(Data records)
↓
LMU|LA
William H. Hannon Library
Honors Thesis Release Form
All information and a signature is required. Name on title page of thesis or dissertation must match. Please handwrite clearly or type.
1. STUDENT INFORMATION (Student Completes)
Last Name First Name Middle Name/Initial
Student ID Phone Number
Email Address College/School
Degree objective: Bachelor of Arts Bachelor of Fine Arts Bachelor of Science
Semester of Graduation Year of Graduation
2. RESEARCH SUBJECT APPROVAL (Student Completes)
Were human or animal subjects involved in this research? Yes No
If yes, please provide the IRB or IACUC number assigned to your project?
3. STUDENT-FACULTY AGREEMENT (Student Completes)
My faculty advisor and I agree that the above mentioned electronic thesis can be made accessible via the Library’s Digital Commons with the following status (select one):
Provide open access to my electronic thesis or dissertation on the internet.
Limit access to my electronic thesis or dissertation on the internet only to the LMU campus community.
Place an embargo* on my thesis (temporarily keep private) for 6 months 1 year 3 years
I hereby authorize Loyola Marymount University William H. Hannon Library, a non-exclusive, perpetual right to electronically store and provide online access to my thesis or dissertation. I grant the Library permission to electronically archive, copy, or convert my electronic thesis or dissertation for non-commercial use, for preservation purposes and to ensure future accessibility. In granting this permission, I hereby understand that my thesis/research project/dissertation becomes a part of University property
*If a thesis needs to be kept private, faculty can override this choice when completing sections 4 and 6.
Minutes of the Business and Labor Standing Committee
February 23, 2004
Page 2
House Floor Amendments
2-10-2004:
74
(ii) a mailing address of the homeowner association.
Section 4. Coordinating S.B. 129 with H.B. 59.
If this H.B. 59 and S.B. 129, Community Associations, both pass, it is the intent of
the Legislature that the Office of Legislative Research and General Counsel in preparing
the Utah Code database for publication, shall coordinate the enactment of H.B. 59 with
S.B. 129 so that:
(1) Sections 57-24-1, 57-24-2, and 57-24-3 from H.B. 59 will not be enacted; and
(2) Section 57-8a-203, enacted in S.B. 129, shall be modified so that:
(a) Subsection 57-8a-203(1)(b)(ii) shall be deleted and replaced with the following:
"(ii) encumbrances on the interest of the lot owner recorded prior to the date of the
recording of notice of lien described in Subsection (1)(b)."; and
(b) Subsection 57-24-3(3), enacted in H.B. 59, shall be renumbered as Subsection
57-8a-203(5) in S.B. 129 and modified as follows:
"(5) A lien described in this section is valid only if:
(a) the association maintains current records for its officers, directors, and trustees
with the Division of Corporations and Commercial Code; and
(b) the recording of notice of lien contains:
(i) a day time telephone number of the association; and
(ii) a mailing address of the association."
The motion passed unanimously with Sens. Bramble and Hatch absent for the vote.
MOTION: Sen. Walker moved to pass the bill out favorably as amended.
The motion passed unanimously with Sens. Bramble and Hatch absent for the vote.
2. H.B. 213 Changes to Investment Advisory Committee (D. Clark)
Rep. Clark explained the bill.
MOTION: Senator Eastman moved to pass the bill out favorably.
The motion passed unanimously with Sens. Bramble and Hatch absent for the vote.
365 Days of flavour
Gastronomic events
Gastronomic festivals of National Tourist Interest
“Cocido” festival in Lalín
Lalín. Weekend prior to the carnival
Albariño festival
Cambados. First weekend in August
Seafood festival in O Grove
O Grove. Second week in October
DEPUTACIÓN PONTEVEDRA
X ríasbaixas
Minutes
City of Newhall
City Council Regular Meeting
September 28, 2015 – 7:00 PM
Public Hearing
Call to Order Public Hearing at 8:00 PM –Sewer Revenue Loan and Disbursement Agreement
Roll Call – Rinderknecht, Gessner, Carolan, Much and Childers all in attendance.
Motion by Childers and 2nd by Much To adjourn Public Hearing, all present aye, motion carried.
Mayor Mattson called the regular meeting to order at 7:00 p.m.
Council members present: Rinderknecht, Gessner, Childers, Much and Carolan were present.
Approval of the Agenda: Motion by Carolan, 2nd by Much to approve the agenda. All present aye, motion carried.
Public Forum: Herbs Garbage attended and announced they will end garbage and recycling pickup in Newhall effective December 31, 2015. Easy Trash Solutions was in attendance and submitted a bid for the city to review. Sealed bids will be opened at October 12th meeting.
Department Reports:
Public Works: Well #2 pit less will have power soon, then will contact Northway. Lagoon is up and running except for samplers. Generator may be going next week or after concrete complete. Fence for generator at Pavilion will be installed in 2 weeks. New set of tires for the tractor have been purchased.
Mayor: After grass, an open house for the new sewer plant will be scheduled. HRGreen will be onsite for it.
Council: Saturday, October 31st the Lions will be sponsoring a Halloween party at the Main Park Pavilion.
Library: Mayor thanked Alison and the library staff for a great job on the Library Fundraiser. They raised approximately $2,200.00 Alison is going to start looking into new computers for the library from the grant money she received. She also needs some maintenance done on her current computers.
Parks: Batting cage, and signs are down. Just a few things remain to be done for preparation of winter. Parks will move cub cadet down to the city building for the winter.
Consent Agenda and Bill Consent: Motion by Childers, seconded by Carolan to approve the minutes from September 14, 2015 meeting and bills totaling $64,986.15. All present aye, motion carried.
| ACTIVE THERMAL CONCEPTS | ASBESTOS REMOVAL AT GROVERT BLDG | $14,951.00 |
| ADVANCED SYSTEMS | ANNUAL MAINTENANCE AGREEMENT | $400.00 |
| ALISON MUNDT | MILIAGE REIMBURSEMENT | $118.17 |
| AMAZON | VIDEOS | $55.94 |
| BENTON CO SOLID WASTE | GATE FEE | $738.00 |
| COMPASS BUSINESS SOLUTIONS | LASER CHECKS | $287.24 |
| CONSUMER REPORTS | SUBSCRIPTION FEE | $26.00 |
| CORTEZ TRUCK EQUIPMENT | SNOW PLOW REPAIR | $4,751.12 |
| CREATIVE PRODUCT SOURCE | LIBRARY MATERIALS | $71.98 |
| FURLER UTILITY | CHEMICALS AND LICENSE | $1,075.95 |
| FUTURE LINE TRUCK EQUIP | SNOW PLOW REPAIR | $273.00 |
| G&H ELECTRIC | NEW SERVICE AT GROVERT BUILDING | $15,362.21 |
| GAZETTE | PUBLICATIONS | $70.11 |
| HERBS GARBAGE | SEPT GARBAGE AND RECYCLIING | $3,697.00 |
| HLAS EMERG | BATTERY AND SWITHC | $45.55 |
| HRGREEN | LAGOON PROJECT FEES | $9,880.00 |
↑
Exercise aim >>
Restate word for word only the lines above from the line containing "Consent Agenda and" to the line containing "SWITHC | $45.55 |", both of them included.

Problem solution >>
Consent Agenda and Bill Consent: Motion by Childers, seconded by Carolan to approve the minutes from September 14, 2015 meeting and bills totaling $64,986.15. All present aye, motion carried.
| ACTIVE THERMAL CONCEPTS | ASBESTOS REMOVAL AT GROVERT BLDG | $14,951.00 |
| ADVANCED SYSTEMS | ANNUAL MAINTENANCE AGREEMENT | $400.00 |
| ALISON MUNDT | MILIAGE REIMBURSEMENT | $118.17 |
| AMAZON | VIDEOS | $55.94 |
| BENTON CO SOLID WASTE | GATE FEE | $738.00 |
| COMPASS BUSINESS SOLUTIONS | LASER CHECKS | $287.24 |
| CONSUMER REPORTS | SUBSCRIPTION FEE | $26.00 |
| CORTEZ TRUCK EQUIPMENT | SNOW PLOW REPAIR | $4,751.12 |
| CREATIVE PRODUCT SOURCE | LIBRARY MATERIALS | $71.98 |
| FURLER UTILITY | CHEMICALS AND LICENSE | $1,075.95 |
| FUTURE LINE TRUCK EQUIP | SNOW PLOW REPAIR | $273.00 |
| G&H ELECTRIC | NEW SERVICE AT GROVERT BUILDING | $15,362.21 |
| GAZETTE | PUBLICATIONS | $70.11 |
| HERBS GARBAGE | SEPT GARBAGE AND RECYCLIING | $3,697.00 |
| HLAS EMERG | BATTERY AND SWITHC | $45.55 |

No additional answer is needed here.